Strengthening Constitutional Self-Government

No Left Turns

Don’t Cry for BROWN’s Demise

That’s the thoughtful if partly misguided conclusion of Juan Williams. Williams is wrong that BROWN imposed a race-conscious remedy. It actually only demanded that a kid not be assigned to a school based on his race. But it is true that a unanimous court in SWANN (1971) ruled that BROWN actually mandated maxing out on real integration and so Court-ordered busing. All other educational considerations should give way to the goal of racial balance. It is disquieting that a proper understanding of BROWN eluded every member on the Court, and one reason for that is that BROWN just isn’t a well reasoned argument (although it was a perfectly correct decision). Now, Juan contends, racial malice just can’t be blamed for all our bad schools and the real scandal of very unequal educational opportunity. Our new goal should be much less about integration and much more about a good education for all our children. Empty, elitist talk about diversity should give way to a serious examination of what our devotion to equality really demands of us.

Discussions - 6 Comments

But Peter, Brown inherently mandated coercive integration by concluding that black kids' self-esteem was implicated in even de facto segregation. Thus they had to go to school with whites to get an equal education. And that's why Plessy wasn't really overturned legally. Though he doesn't make the point clearly, I think Juan is right here. He and Clarence agreed on this way back in the early 80's. I think the case yesterday is then a kind of turning point. The Court is modifying the reasoning of Brown without making it explicit, as you say in part because Brown was so poorly argued. Of course, there's always the possibility in future of a "compelling interest."

I just read Mona Charen's article posted at NRO, wherein she discusses Justice Thomas's concurrence in the schools case (which I have not yet read). Clarence makes the argument I pointed to above, as one would expect. By the way, I did read Thomas's concurrence in Morse v. Frederick, and it is great also, as Julie I think mentions below.

A good column by Juan Williams. Instead of living in the past like Breyer, the other SCOTUS judicial supremacists, the NAACP and the Democratic party, he's looking at current realities and what's best for kids.
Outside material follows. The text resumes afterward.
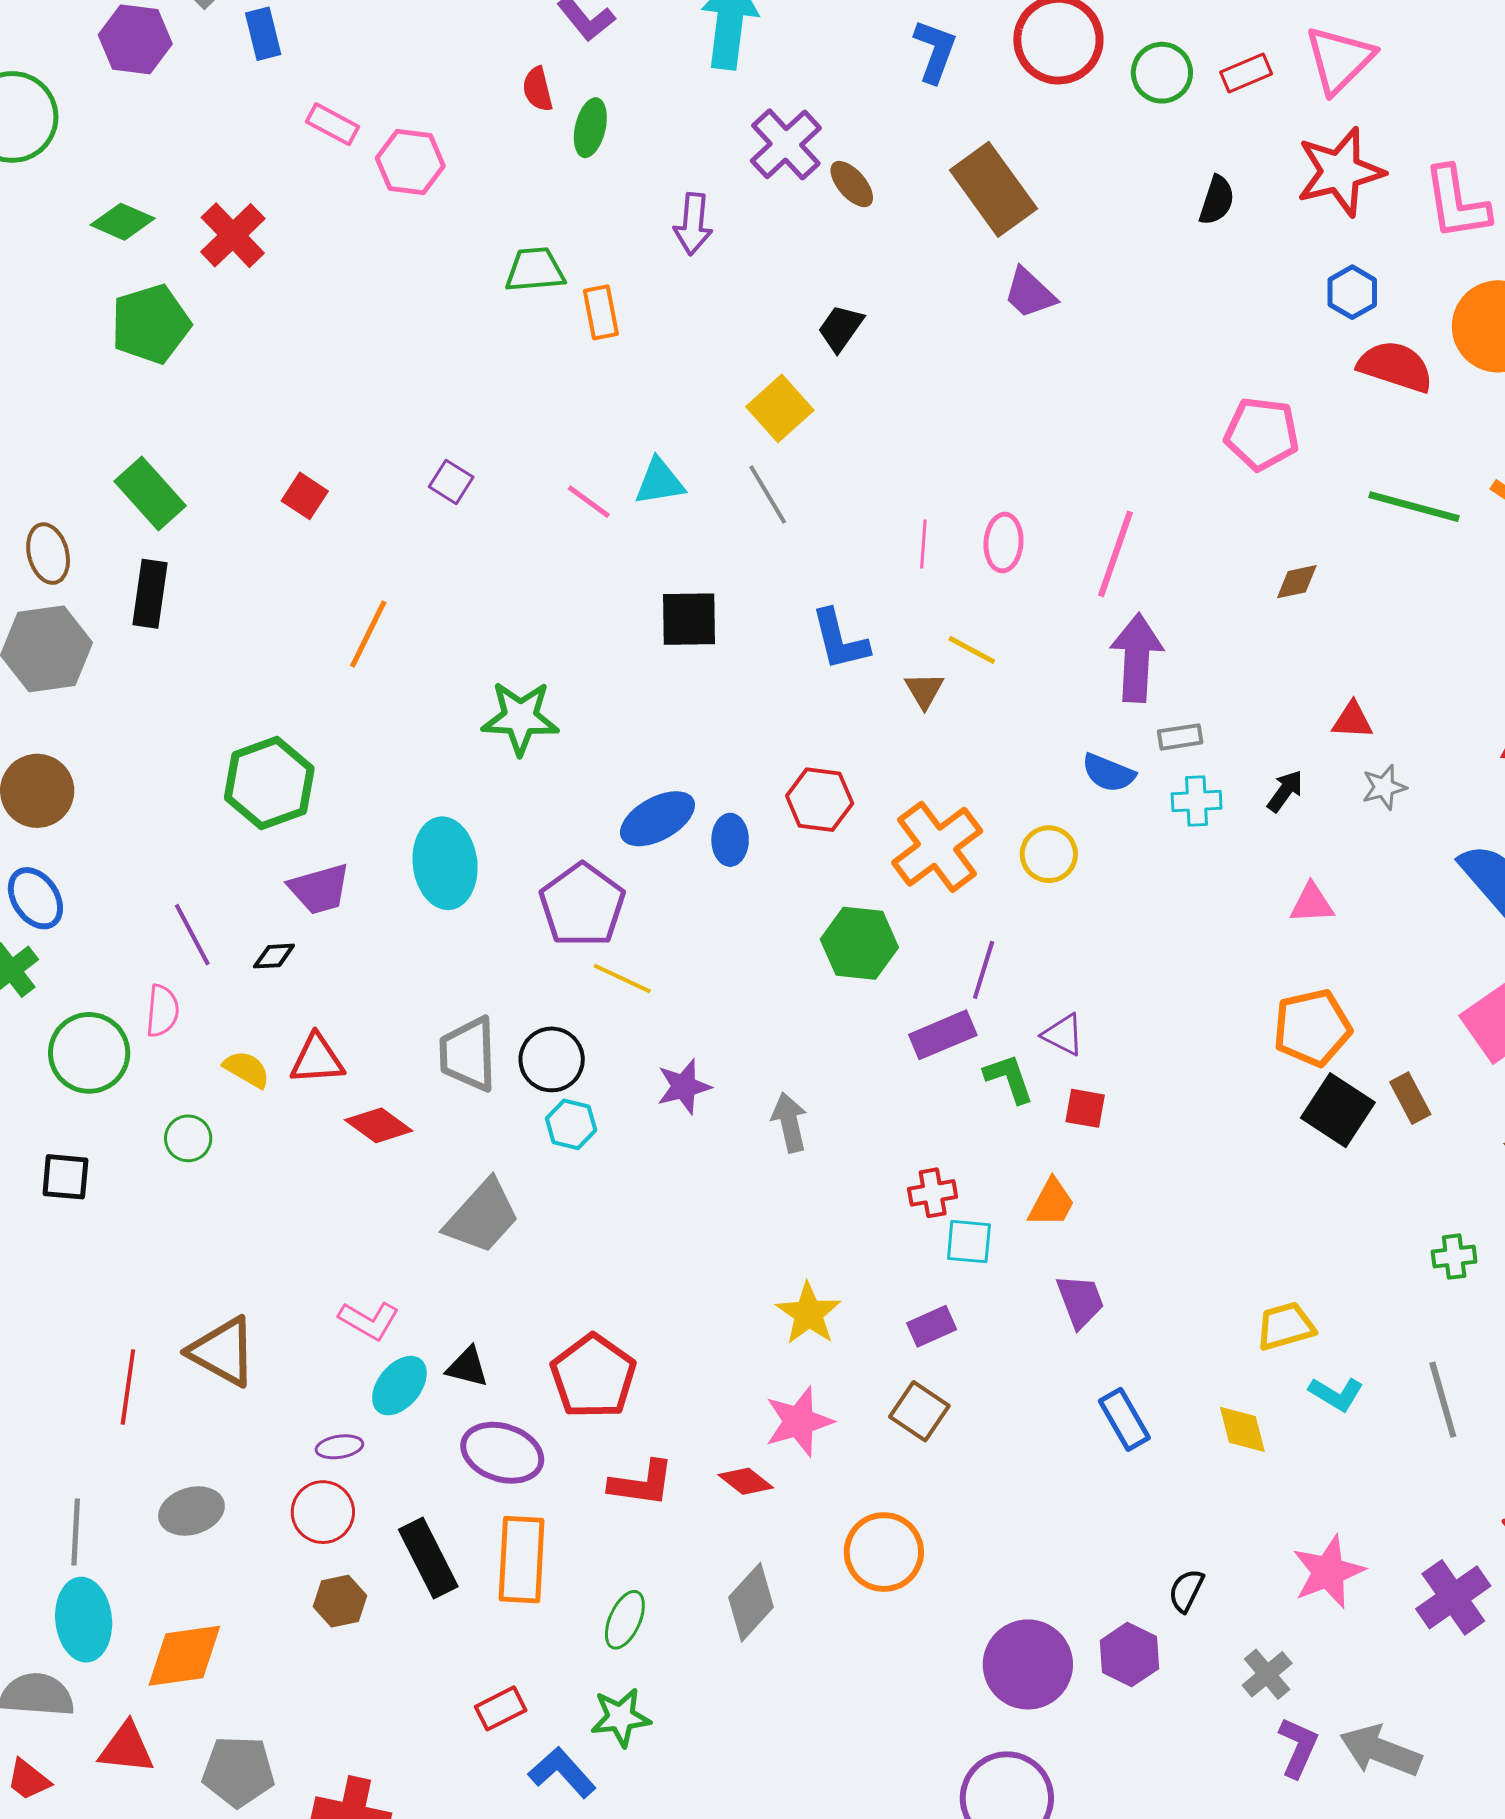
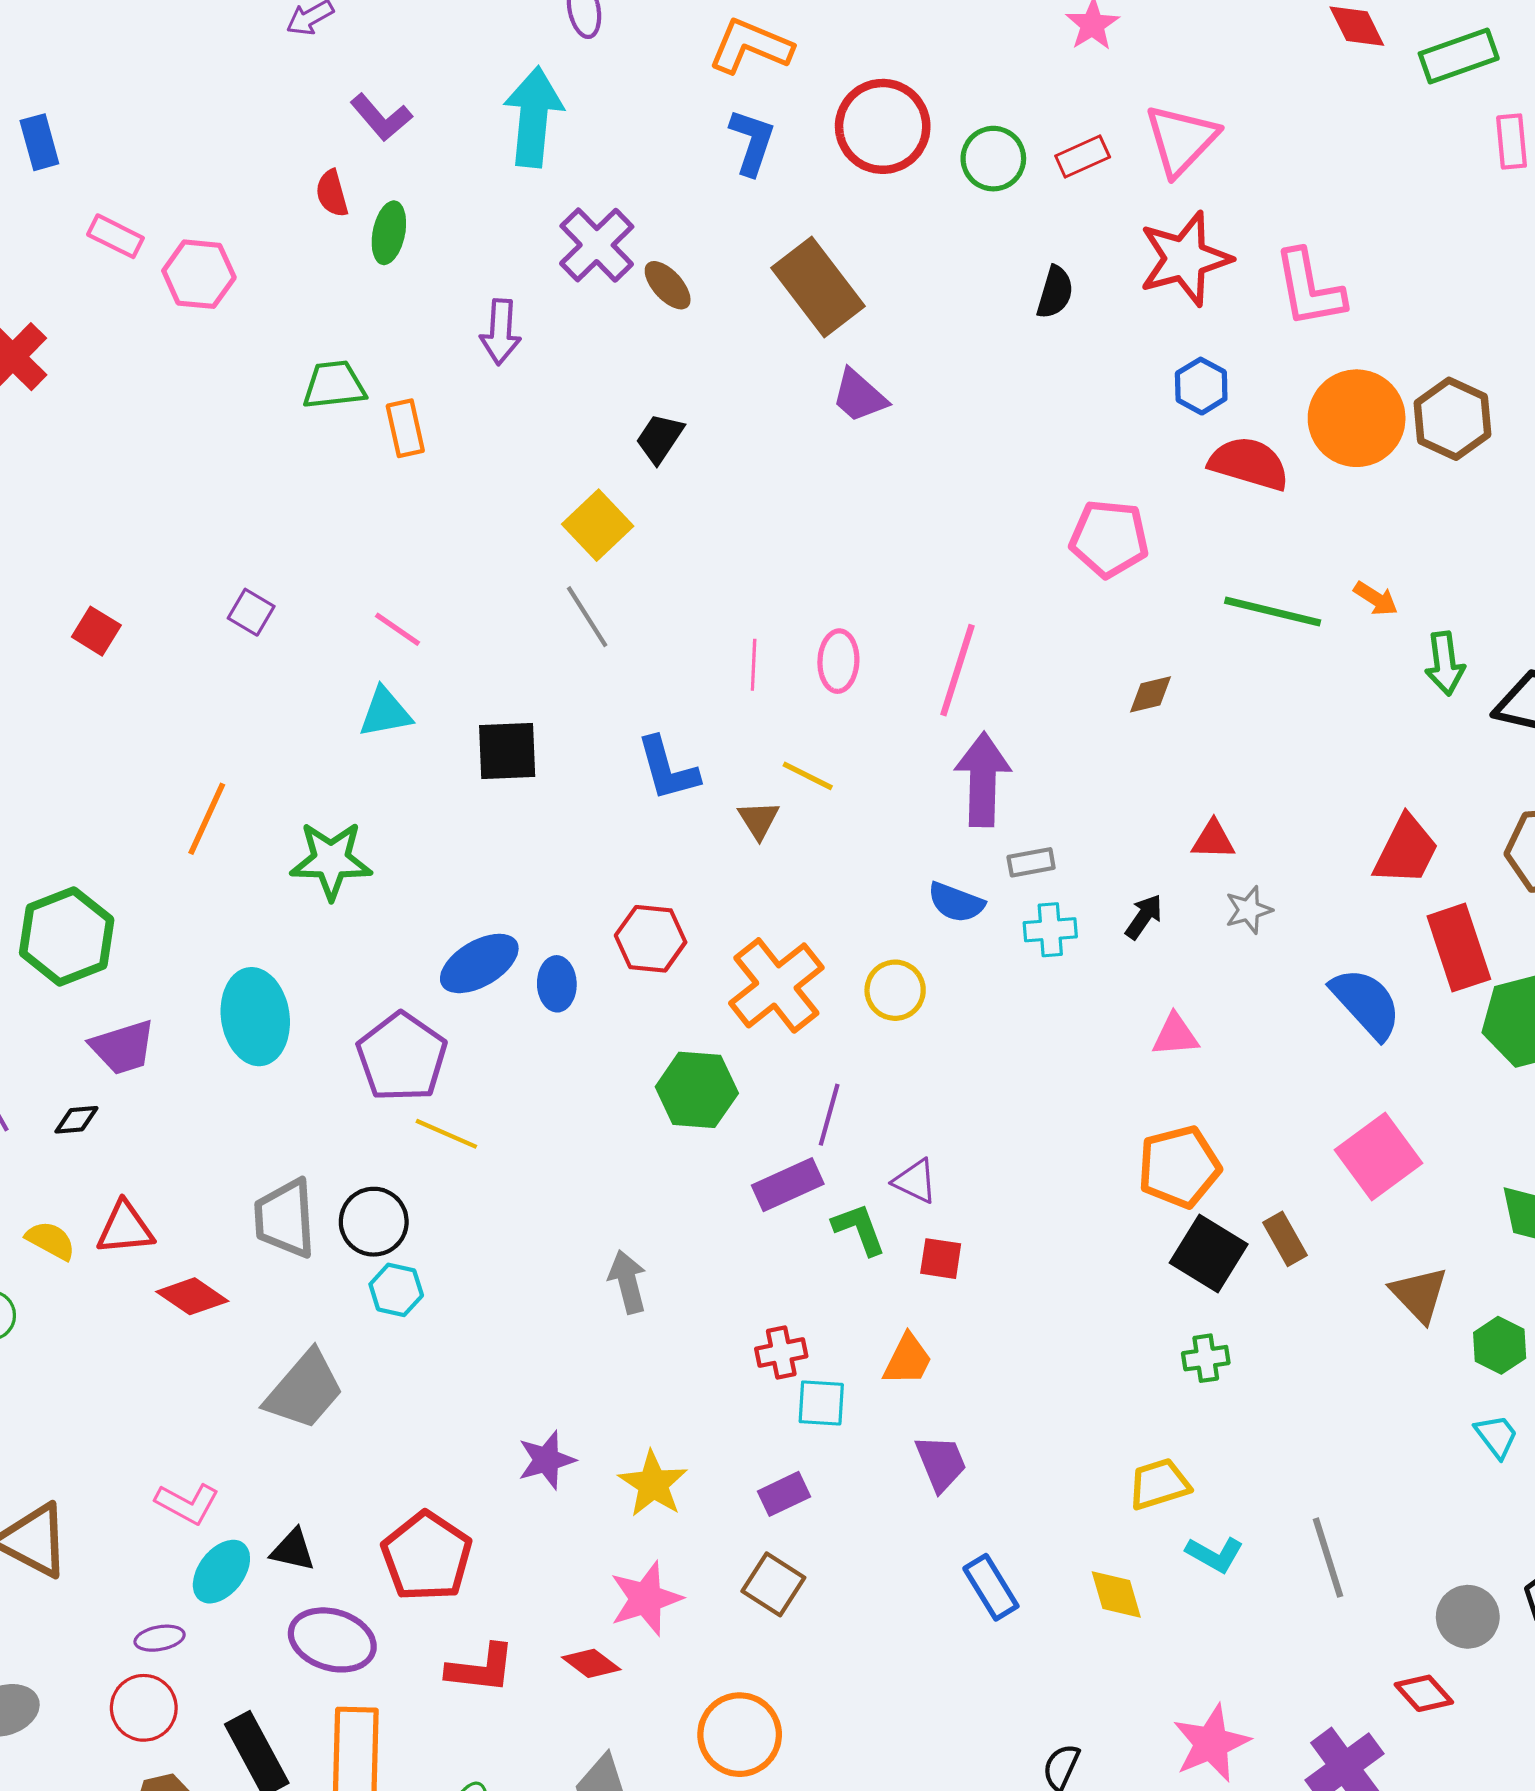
cyan triangle: (660, 482) -> (385, 712), moved
orange line: (368, 634) -> (207, 819), moved
purple star: (684, 1087) -> (546, 1460), moved
green cross: (1454, 1257) -> (1206, 1358), moved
Doesn't Brown actually say that it's the legal separation solely by race affects the heart and mind etc.? It just wasn't understood at the time as reversing Plessy by saying that legal separation could never be equal. The initial interpretation of Brown everywhere was neighborhood schools, there was no thought of busing or anything like that.The change in the view of
Brown came in Greene v. New Kent County etc. in response to a way of taking race out of the law while maintaining virtually perfect actual segregation. Brown clearly is concerned with de jure segregation, the de facto concerns came later, and certainly it's true enough that its mushy psycho argument could be spun to fit them.

Well, I see your point, though I think law in general got trumped by social science in the nerve of the Brown argument. I read Clarence's opinion this afternoon and the whole vast middle of it is a throughgoing refutation of the social science arguments about the psychological benefits to blacks of integrated education remade by Breyer. He also angers Breyer I'm sure by pointing out that many of his arguments were similar to those made by the segregations pre-Brown. It is likely that the Brown Court did not foresee the social engineering schemes nor the diversity regime that their argument would invite and encourage. Still, it took all this time to put Brown in its own "Locke Box," tenuously.